Aviva Investors Real Estate Finance as provided a £120m, 20-year loan to London specialist property firm Shaftesbury to refinance a portfolio of retail, office and residential assets.
The new fixed-rate facility will be allocated across assets in Shaftesbury’s Carnaby Street estate. It follows a £130m, 15-year loan from Aviva Investors in March, also secured on Shaftesbury’s Carnaby Street estate.
The two loans have a weighted average cost of 3.51%.
“This loan demonstrates our continued ability to deliver big-ticket long-term loans to investors who see the benefit of fixing interest rates at this point in the cycle.” said Barry Fowler, managing director of real estate finance at Aviva Investors.

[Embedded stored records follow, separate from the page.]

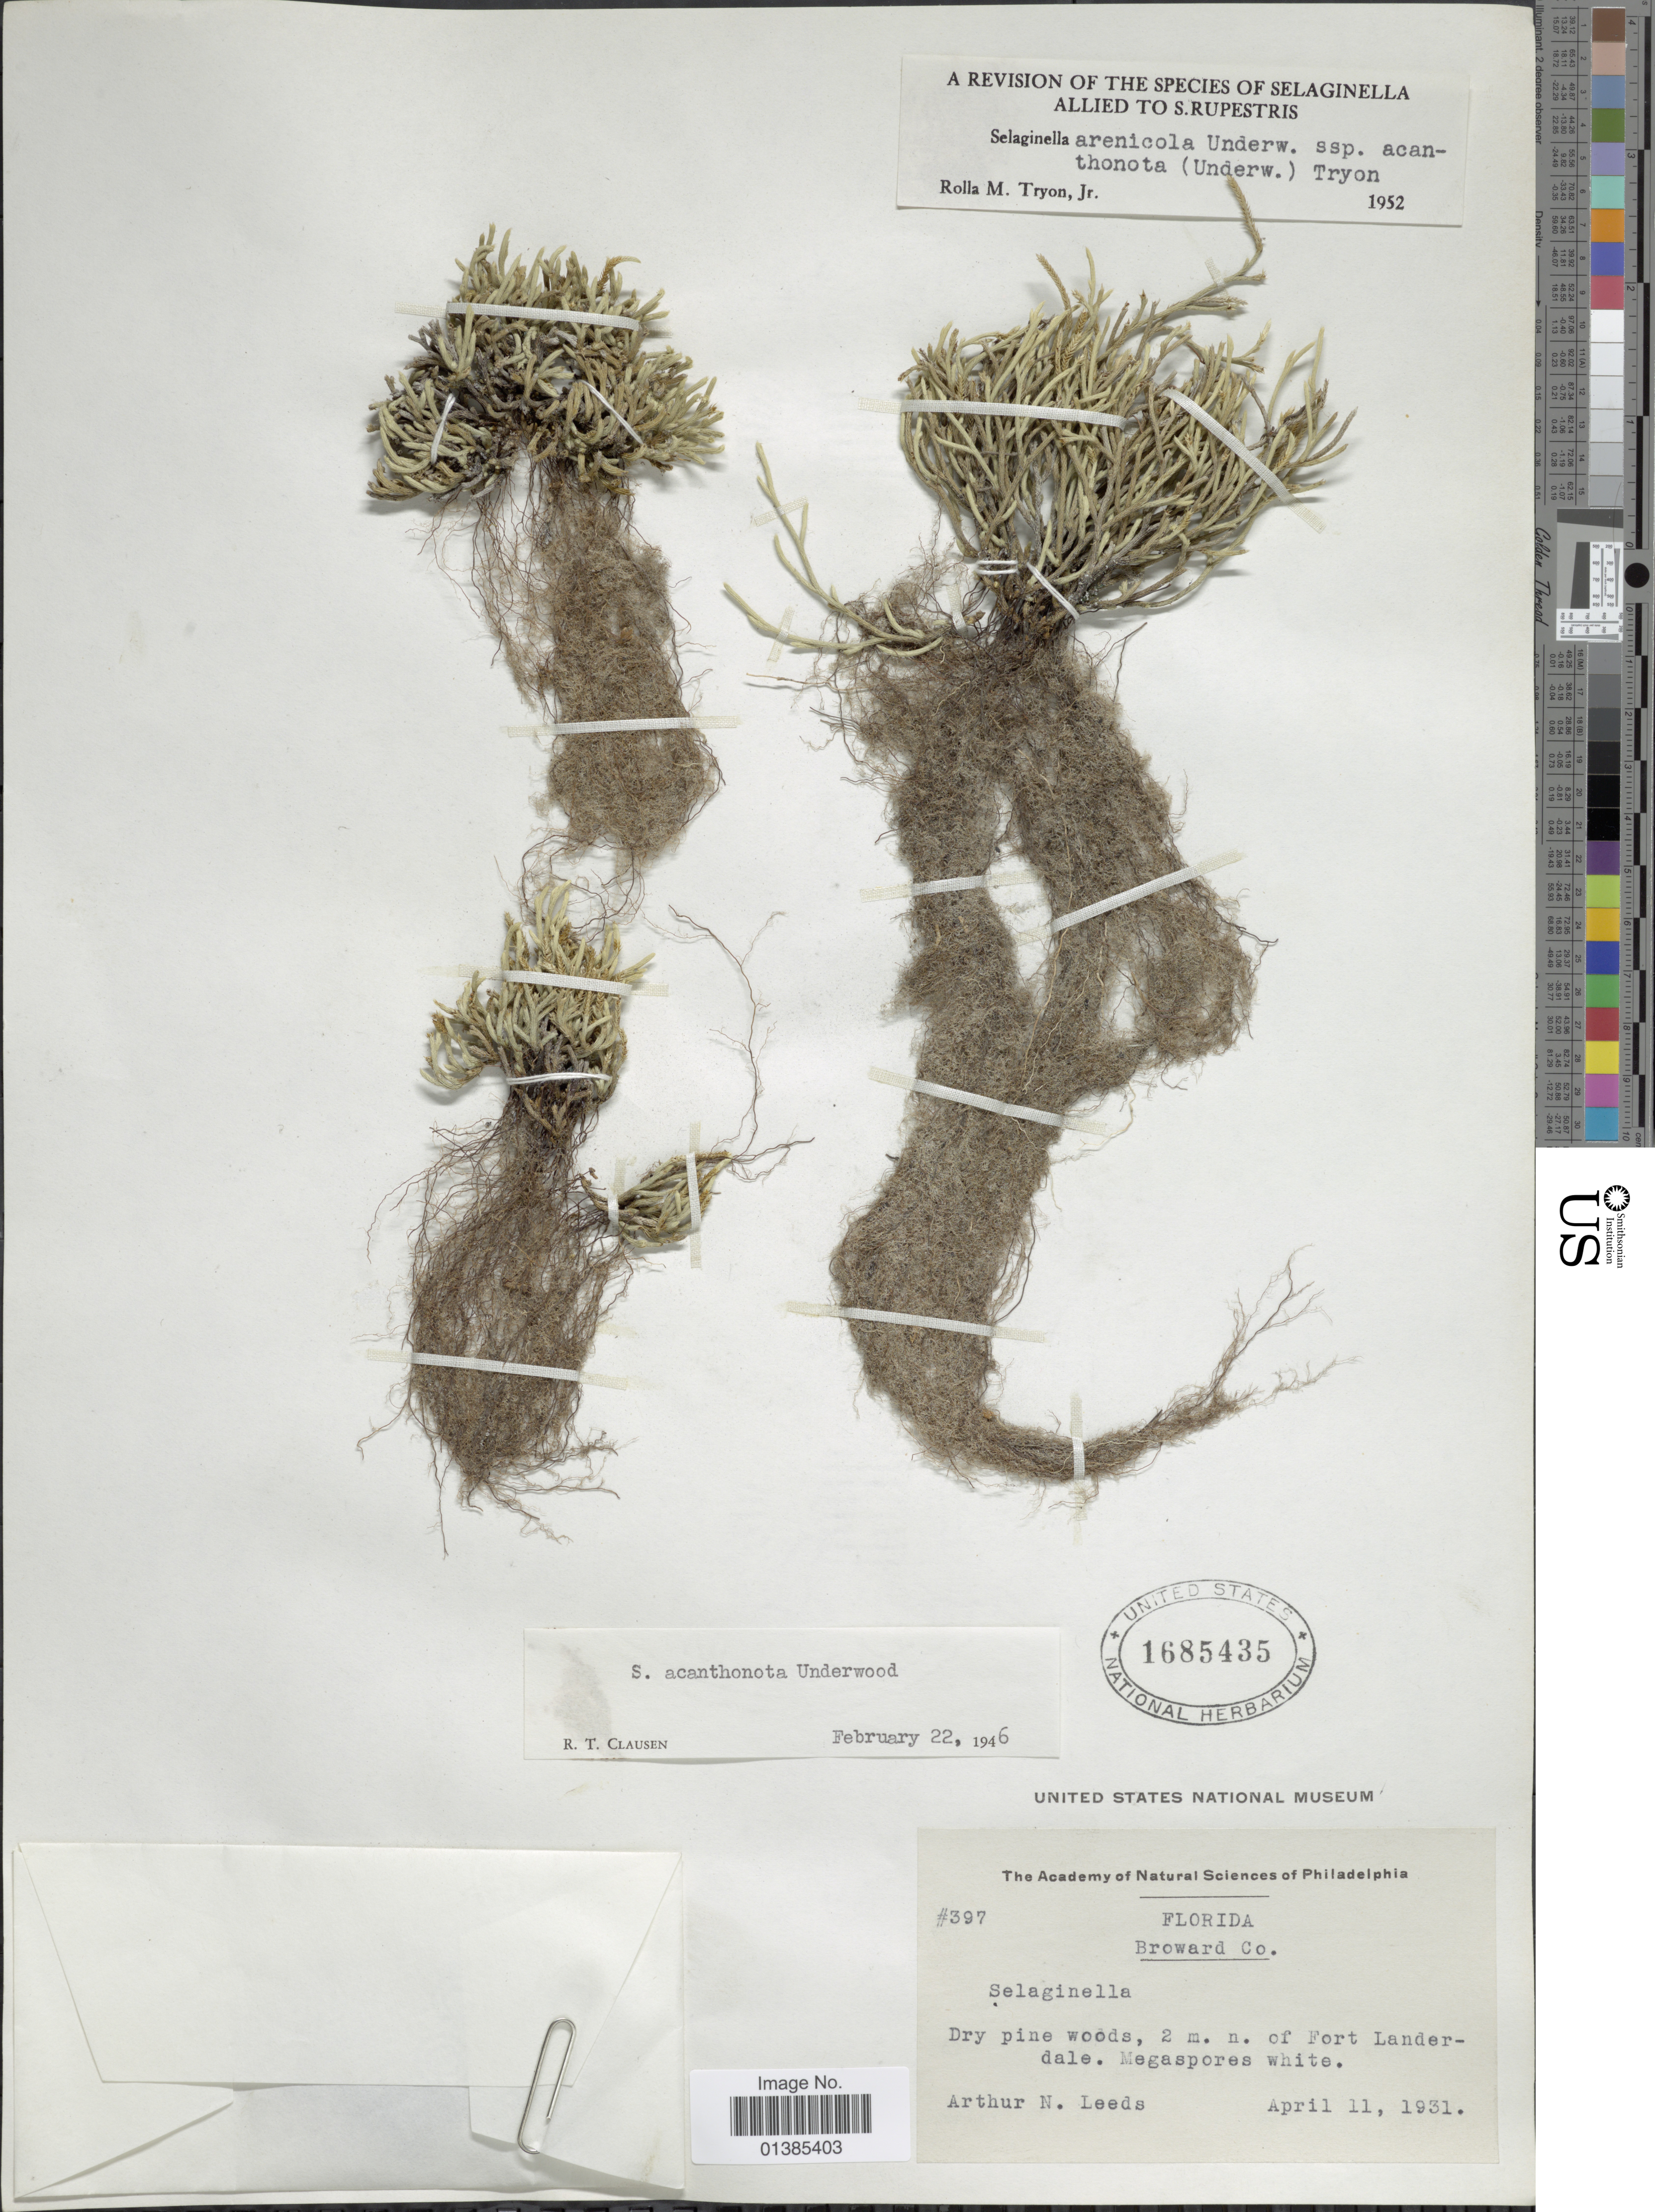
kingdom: Plantae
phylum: Tracheophyta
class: Lycopodiopsida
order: Selaginellales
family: Selaginellaceae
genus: Selaginella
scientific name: Selaginella arenicola subsp. acanthonota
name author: (Underw.) R.M. Tryon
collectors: A. N. Leeds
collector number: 397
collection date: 1931-04-11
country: United States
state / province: Florida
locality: Broward Co. 2 m. n. of Fort Landerdale.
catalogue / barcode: US 1685435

Shaftesbury said the two loans concluded its refinancing of its debt due to mature in 2016. Its weighted average maturity of debt is now 10.3 years, up from 7.1 years this time last year.
“Our earliest debt maturity is now a £150m revolving credit facility, which expires in November 2018,” said the company in a trading update. “Of our drawn debt, 96% is now fixed or hedged, although this level will fall as our undrawn variable-rate facilities are utilised.”
Chris Ward, finance director at Shaftesbury, said: “Long term funding is a natural fit with our business model and portfolio of good quality assets with secure income streams.”